START Data for review

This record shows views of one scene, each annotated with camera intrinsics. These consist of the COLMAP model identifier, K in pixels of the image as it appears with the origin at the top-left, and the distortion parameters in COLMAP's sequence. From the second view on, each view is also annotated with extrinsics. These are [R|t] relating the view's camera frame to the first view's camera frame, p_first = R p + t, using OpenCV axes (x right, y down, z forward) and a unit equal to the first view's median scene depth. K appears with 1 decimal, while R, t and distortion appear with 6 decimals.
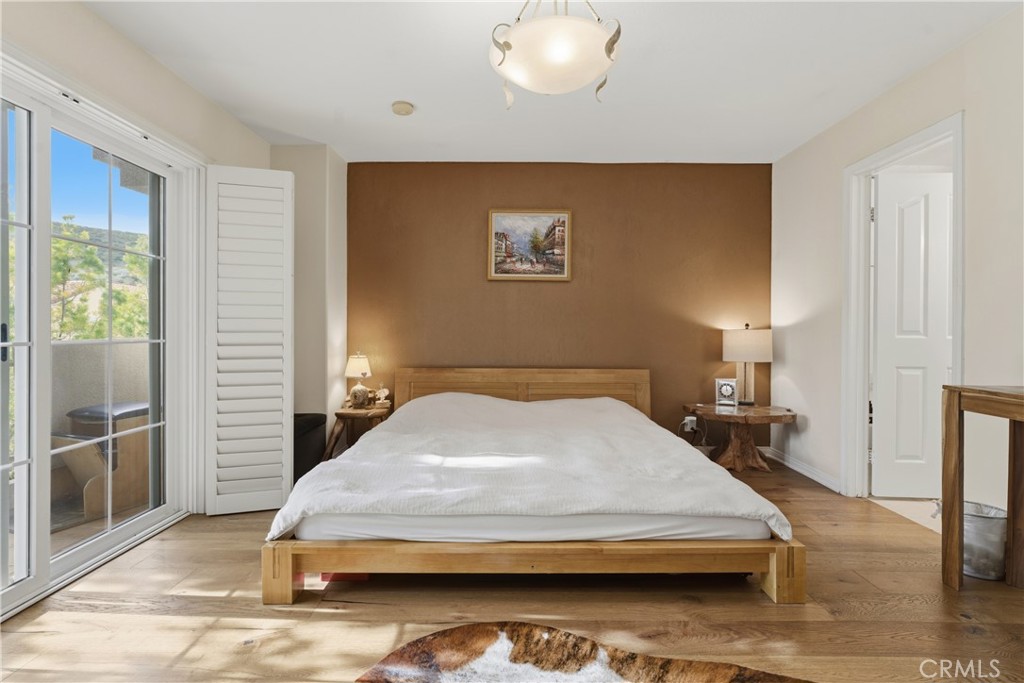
lens RADIAL K [[490.8, 0, 508.3], [0, 490.8, 333.4], [0, 0, 1]] dist [-0.003628, 0.000893]
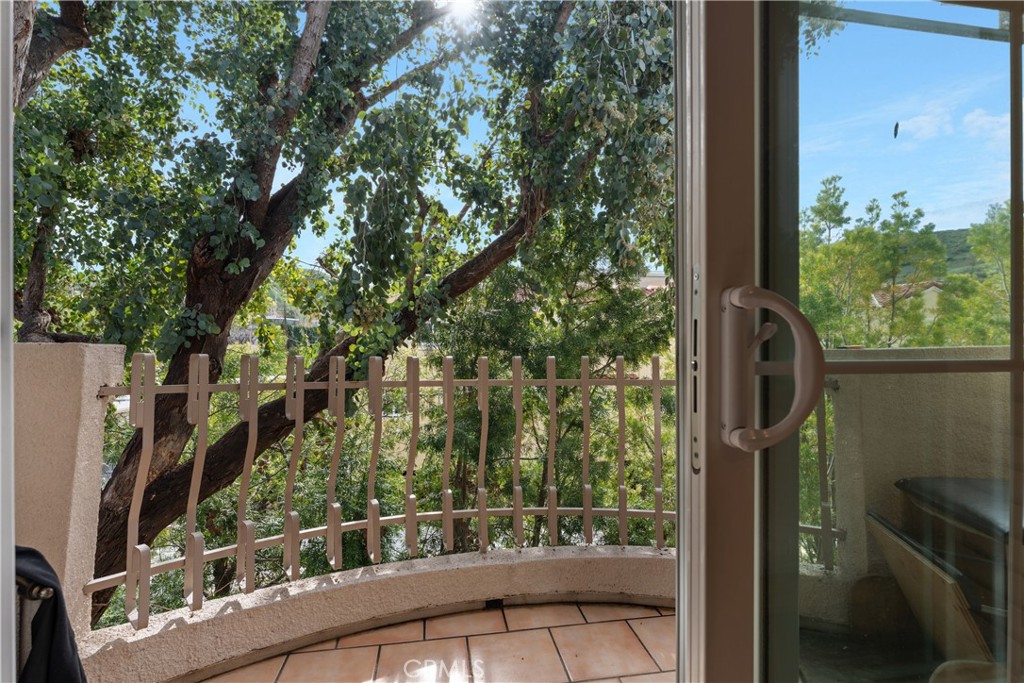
lens RADIAL K [[490.8, 0, 509.9], [0, 490.8, 333.1], [0, 0, 1]] dist [-0.003628, 0.000893]
pose [[0.165343, -0.010377, -0.986182, -0.329828], [-0.002669, 0.999936, -0.010969, 0.006895], [0.986233, 0.004445, 0.165304, 0.369708]]
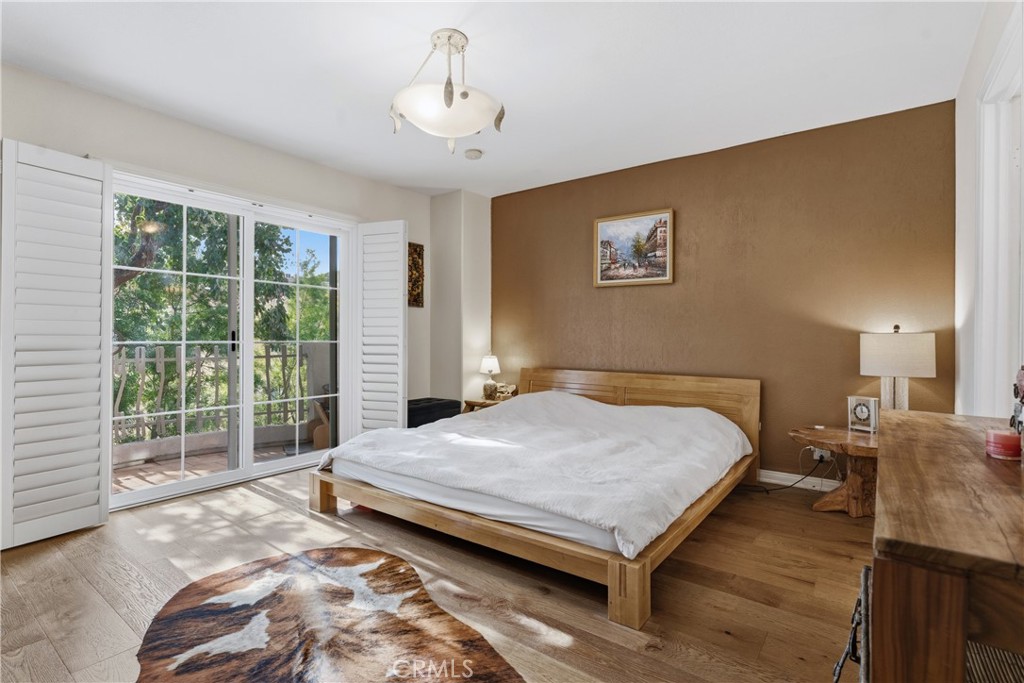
lens RADIAL K [[490.8, 0, 515.5], [0, 490.8, 336.2], [0, 0, 1]] dist [-0.003628, 0.000893]
pose [[0.804770, 0.000609, -0.593586, 0.446563], [-0.003237, 0.999989, -0.003363, 0.000591], [0.593577, 0.004628, 0.804764, 0.053915]]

END Data for review

Task instructions:
Copy every line of the records above word for word, leaving out the pictures.

Response below:
This record shows views of one scene, each annotated with camera intrinsics. These consist of the COLMAP model identifier, K in pixels of the image as it appears with the origin at the top-left, and the distortion parameters in COLMAP's sequence. From the second view on, each view is also annotated with extrinsics. These are [R|t] relating the view's camera frame to the first view's camera frame, p_first = R p + t, using OpenCV axes (x right, y down, z forward) and a unit equal to the first view's median scene depth. K appears with 1 decimal, while R, t and distortion appear with 6 decimals.
lens RADIAL K [[490.8, 0, 508.3], [0, 490.8, 333.4], [0, 0, 1]] dist [-0.003628, 0.000893]
lens RADIAL K [[490.8, 0, 509.9], [0, 490.8, 333.1], [0, 0, 1]] dist [-0.003628, 0.000893]
pose [[0.165343, -0.010377, -0.986182, -0.329828], [-0.002669, 0.999936, -0.010969, 0.006895], [0.986233, 0.004445, 0.165304, 0.369708]]
lens RADIAL K [[490.8, 0, 515.5], [0, 490.8, 336.2], [0, 0, 1]] dist [-0.003628, 0.000893]
pose [[0.804770, 0.000609, -0.593586, 0.446563], [-0.003237, 0.999989, -0.003363, 0.000591], [0.593577, 0.004628, 0.804764, 0.053915]]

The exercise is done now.